Алексеев стал ходить взад и вперед по комнате, потом остановился
перед картиной, которую видел тысячу раз прежде, взглянул мельком в
окно, взял какую-то вещь с этажерки, повертел в руках, посмотрел со всех
сторон и положил опять, а там пошел опять ходить, посвистывая, – это все,
чтоб не мешать Обломову встать и умыться. Так прошло минут десять.
– Что ж вы? – вдруг спросил Алексеев Илью Ильича.
– Что?
– Да все лежите?
– А разве надо вставать?
– Как же! Нас дожидаются. Вы хотели ехать.
– Куда это ехать? Я не хотел ехать никуда…
– Вот, Илья Ильич, сейчас ведь говорили, что едем обедать к
Овчинину, а потом в Екатерингоф…
– Это я по сырости поеду! И чего я там не видал? Вон дождь
собирается, пасмурно на дворе, – лениво говорил Обломов.

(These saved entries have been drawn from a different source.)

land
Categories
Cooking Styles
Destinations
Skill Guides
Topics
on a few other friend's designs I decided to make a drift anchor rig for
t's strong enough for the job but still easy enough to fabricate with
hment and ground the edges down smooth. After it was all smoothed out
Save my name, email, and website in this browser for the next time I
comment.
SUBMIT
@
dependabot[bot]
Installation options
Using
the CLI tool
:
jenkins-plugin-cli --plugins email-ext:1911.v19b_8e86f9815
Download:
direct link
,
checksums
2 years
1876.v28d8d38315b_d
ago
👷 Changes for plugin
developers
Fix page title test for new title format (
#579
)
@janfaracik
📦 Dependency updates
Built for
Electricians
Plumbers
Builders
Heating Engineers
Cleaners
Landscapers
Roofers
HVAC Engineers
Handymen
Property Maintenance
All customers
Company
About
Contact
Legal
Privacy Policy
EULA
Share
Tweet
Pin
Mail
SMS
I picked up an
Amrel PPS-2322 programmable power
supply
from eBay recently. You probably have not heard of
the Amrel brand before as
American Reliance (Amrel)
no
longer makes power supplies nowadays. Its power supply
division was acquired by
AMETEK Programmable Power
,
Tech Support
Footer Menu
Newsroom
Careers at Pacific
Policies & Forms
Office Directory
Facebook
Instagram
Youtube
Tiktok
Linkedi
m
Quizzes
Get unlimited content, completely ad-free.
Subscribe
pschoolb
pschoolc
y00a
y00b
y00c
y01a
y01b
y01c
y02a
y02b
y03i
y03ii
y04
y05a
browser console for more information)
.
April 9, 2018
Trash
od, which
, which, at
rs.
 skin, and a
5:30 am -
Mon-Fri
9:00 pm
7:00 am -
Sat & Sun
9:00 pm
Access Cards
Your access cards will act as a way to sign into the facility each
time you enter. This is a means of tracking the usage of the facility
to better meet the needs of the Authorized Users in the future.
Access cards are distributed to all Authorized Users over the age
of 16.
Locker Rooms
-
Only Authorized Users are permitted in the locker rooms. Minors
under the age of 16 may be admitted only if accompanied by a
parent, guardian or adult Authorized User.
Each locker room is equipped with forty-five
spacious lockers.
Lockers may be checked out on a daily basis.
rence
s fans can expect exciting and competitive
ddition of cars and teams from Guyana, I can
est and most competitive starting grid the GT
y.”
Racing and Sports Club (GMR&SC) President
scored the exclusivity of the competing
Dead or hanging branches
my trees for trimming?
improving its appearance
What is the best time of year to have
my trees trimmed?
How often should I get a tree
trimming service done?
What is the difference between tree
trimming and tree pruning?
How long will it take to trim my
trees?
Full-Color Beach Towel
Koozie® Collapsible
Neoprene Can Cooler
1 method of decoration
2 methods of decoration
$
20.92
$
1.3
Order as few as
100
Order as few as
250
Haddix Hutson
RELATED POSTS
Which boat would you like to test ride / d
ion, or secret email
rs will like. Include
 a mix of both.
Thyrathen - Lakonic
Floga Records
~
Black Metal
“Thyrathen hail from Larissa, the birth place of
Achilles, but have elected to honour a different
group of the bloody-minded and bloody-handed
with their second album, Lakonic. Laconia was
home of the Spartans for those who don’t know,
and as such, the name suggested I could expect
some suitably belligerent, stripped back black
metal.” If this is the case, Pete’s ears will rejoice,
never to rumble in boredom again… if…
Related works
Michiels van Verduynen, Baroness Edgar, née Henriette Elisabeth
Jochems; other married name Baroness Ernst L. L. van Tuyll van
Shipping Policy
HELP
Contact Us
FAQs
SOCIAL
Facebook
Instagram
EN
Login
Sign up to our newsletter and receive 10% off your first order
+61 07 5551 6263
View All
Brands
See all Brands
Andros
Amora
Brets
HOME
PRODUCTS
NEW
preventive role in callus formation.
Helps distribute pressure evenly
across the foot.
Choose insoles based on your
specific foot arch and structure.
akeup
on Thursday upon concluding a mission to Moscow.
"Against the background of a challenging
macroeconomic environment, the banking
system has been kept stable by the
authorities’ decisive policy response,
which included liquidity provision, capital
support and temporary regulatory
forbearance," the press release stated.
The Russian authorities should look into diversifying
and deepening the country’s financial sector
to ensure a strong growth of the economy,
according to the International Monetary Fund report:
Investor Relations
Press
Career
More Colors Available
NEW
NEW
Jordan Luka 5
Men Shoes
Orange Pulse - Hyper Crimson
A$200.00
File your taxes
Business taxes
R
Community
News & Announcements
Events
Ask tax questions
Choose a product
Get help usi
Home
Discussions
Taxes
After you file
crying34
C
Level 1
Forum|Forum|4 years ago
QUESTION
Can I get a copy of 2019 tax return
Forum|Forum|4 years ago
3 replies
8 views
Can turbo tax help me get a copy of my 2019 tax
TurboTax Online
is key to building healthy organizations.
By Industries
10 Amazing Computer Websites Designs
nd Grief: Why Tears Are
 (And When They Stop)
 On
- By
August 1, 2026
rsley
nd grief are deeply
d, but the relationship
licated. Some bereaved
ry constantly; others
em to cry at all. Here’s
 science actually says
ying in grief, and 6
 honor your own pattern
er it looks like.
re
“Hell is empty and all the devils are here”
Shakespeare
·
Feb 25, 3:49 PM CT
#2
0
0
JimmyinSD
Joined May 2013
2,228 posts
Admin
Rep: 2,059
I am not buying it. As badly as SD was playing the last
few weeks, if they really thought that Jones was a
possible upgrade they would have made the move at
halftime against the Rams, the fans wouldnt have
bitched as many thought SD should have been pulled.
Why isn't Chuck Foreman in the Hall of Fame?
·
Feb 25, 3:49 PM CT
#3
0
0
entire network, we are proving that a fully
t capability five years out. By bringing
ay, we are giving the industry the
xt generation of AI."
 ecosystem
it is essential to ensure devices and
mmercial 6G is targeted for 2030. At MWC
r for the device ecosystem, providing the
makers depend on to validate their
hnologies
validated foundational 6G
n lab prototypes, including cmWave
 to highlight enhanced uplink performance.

– На небе ни облачка, а вы выдумали дождь. Пасмурно оттого, что у
вас окошки-то с которых пор не мыты? Грязи-то, грязи на них! Зги Божией
не видно, да и одна штора почти совсем опущена.
– Да, вот подите-ка, заикнитесь об этом Захару, так он сейчас баб
предложит да из дому погонит на целый день!